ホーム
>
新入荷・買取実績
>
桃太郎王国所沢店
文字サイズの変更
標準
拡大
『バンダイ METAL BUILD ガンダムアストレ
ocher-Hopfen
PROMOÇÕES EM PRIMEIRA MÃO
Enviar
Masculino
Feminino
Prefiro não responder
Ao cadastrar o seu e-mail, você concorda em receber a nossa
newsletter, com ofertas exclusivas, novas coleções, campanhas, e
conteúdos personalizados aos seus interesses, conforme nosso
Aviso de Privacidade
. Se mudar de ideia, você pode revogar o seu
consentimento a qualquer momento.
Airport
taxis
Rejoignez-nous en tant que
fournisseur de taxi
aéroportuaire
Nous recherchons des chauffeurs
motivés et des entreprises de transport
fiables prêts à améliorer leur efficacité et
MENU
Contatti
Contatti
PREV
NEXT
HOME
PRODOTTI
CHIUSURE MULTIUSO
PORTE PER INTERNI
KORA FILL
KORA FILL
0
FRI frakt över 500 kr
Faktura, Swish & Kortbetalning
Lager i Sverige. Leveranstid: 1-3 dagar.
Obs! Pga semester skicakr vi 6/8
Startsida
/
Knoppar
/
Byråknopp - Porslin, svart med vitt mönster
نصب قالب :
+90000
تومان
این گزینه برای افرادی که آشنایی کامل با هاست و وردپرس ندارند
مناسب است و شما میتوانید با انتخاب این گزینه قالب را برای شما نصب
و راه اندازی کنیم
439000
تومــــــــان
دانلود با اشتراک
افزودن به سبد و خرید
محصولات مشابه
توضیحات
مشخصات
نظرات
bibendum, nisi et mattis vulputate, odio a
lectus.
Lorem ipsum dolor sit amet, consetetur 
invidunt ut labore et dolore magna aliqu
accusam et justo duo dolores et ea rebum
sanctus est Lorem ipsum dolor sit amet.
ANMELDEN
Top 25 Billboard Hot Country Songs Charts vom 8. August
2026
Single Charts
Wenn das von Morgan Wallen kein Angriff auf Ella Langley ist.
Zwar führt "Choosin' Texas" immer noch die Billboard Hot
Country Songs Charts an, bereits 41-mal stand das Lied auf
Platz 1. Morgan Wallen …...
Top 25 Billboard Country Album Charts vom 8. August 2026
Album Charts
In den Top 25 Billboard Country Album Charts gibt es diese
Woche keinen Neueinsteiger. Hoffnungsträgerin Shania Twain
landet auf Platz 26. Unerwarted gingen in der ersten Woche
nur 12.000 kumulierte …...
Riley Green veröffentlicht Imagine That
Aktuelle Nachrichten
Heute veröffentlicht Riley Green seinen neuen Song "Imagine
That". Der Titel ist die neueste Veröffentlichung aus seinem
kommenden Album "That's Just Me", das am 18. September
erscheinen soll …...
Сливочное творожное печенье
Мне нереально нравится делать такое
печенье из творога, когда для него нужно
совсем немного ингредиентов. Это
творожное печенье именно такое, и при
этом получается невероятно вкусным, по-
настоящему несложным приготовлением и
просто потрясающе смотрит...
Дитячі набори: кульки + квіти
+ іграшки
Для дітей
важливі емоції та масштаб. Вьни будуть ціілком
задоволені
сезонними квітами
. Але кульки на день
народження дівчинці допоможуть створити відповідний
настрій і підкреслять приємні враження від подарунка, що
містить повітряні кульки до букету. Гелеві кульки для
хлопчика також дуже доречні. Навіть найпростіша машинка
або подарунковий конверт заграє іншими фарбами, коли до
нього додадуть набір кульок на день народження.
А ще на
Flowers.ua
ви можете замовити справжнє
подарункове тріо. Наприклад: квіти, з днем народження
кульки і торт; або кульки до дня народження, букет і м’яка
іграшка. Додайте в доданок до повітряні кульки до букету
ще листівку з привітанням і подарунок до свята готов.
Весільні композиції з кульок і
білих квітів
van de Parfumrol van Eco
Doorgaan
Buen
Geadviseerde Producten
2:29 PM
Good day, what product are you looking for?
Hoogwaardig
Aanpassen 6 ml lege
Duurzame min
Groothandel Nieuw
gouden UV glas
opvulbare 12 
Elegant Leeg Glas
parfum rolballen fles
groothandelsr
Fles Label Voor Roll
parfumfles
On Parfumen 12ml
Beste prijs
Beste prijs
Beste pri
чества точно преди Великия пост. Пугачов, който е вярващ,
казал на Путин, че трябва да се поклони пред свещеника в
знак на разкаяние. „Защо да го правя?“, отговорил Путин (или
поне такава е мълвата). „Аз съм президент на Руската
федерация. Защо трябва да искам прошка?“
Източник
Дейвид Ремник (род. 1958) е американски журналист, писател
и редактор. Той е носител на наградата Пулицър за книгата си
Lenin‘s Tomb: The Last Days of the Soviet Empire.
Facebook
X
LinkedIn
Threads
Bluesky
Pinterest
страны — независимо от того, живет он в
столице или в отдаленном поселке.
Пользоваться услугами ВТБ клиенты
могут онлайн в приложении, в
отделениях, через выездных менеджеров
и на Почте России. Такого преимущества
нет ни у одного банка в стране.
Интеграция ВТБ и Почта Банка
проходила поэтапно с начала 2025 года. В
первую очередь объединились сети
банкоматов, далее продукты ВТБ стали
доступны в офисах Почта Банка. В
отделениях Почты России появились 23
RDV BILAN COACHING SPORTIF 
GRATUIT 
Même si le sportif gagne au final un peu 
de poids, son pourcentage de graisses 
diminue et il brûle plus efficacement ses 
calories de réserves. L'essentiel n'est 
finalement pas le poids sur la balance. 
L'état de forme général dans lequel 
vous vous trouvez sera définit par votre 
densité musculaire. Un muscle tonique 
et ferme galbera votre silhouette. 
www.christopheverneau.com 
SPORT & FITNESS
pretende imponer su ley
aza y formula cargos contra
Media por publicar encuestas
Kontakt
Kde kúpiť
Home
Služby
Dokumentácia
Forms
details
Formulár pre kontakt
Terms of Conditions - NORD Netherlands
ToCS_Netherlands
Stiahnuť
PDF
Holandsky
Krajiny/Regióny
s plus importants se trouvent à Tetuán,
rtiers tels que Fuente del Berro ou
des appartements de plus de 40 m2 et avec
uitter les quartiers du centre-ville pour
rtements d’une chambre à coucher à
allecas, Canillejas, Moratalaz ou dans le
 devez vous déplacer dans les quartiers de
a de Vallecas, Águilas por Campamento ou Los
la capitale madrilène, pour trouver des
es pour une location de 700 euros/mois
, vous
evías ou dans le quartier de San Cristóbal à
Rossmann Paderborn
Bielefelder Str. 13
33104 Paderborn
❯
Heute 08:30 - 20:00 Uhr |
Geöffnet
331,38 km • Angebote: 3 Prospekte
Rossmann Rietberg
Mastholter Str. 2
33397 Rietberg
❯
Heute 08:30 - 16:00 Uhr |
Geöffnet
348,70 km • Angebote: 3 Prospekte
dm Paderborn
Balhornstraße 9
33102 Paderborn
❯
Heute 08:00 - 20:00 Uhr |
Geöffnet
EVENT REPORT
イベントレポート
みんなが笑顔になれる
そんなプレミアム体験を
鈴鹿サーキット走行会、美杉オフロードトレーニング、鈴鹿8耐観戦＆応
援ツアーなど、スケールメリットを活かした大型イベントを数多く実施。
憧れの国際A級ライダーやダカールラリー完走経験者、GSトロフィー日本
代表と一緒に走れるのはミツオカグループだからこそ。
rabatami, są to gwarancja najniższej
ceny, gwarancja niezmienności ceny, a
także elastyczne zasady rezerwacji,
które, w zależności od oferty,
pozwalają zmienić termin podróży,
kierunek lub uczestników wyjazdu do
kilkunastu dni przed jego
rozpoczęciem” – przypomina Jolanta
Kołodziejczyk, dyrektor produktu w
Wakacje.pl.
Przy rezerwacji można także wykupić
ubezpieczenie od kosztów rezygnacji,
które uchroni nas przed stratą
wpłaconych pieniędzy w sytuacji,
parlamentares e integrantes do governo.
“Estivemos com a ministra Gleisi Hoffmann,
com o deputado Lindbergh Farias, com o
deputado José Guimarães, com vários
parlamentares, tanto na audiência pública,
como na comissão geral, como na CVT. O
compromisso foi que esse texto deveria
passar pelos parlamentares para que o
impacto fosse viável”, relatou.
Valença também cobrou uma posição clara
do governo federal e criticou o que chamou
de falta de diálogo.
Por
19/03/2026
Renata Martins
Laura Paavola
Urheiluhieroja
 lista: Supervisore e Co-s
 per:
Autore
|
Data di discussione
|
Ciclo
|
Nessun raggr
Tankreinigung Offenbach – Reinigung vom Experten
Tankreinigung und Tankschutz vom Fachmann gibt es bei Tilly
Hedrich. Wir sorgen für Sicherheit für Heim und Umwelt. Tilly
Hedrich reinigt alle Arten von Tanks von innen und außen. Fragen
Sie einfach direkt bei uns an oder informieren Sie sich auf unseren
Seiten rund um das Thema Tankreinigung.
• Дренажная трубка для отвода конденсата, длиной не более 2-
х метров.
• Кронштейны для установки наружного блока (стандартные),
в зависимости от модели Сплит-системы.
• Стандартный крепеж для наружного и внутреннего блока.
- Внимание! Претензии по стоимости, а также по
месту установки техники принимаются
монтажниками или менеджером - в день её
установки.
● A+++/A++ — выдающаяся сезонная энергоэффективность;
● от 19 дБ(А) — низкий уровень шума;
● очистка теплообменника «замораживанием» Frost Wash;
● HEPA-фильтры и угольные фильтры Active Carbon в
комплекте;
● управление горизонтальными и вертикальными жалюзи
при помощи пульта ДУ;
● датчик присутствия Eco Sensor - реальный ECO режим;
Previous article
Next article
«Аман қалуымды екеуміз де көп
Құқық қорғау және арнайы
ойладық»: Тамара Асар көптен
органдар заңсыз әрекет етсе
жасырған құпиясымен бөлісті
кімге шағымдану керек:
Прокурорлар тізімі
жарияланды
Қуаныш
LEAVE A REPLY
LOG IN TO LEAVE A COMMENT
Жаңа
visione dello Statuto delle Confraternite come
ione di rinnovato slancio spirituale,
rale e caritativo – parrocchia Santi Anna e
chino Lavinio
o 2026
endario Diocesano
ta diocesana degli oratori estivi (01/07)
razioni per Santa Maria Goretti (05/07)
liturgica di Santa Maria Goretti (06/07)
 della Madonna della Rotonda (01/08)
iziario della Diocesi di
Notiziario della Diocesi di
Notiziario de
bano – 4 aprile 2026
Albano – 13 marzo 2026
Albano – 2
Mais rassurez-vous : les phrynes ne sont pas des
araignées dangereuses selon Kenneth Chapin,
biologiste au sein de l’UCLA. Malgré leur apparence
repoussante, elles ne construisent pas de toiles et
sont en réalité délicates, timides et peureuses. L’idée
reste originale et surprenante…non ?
=======
What is required> Begin at the start of the data above and stop after the line that contains "conteúdos personalizados aos". Write those lines out again with "newsletter" replaced by "boletim informativo", leaving everything else unchanged.

Written answer>
ホーム
>
新入荷・買取実績
>
桃太郎王国所沢店
文字サイズの変更
標準
拡大
『バンダイ METAL BUILD ガンダムアストレ
ocher-Hopfen
PROMOÇÕES EM PRIMEIRA MÃO
Enviar
Masculino
Feminino
Prefiro não responder
Ao cadastrar o seu e-mail, você concorda em receber a nossa
boletim informativo, com ofertas exclusivas, novas coleções, campanhas, e
conteúdos personalizados aos seus interesses, conforme nosso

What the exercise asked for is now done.